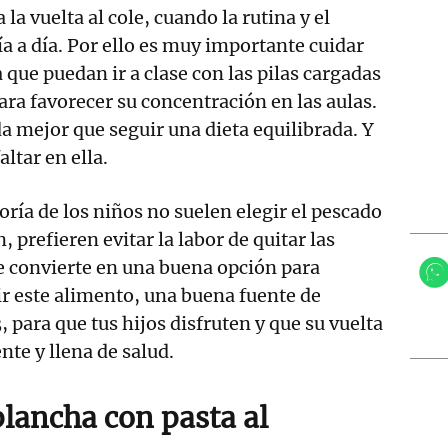
 la vuelta al cole, cuando la rutina y el
ía a día. Por ello es muy importante cuidar
 que puedan ir a clase con las pilas cargadas
ara favorecer su concentración en las aulas.
da mejor que seguir una dieta equilibrada. Y
ltar en ella.
ría de los niños no suelen elegir el pescado
prefieren evitar la labor de quitar las
e convierte en una buena opción para
r este alimento, una buena fuente de
 para que tus hijos disfruten y que su vuelta
ente y llena de salud.
plancha con pasta al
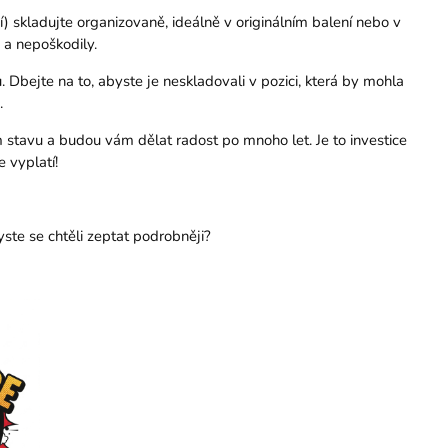
 skladujte organizovaně, ideálně v originálním balení nebo v
 a nepoškodily.
bejte na to, abyste je neskladovali v pozici, která by mohla
.
m stavu a budou vám dělat radost po mnoho let. Je to investice
 vyplatí!
yste se chtěli zeptat podrobněji?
-- -- --
Exclude the pictures, then retype every record exactly.

- [Solution to this exercise]
 la vuelta al cole, cuando la rutina y el
ía a día. Por ello es muy importante cuidar
 que puedan ir a clase con las pilas cargadas
ara favorecer su concentración en las aulas.
da mejor que seguir una dieta equilibrada. Y
ltar en ella.
ría de los niños no suelen elegir el pescado
prefieren evitar la labor de quitar las
e convierte en una buena opción para
r este alimento, una buena fuente de
 para que tus hijos disfruten y que su vuelta
ente y llena de salud.
plancha con pasta al
 skladujte organizovaně, ideálně v originálním balení nebo v
 a nepoškodily.
bejte na to, abyste je neskladovali v pozici, která by mohla
.
m stavu a budou vám dělat radost po mnoho let. Je to investice
 vyplatí!
yste se chtěli zeptat podrobněji?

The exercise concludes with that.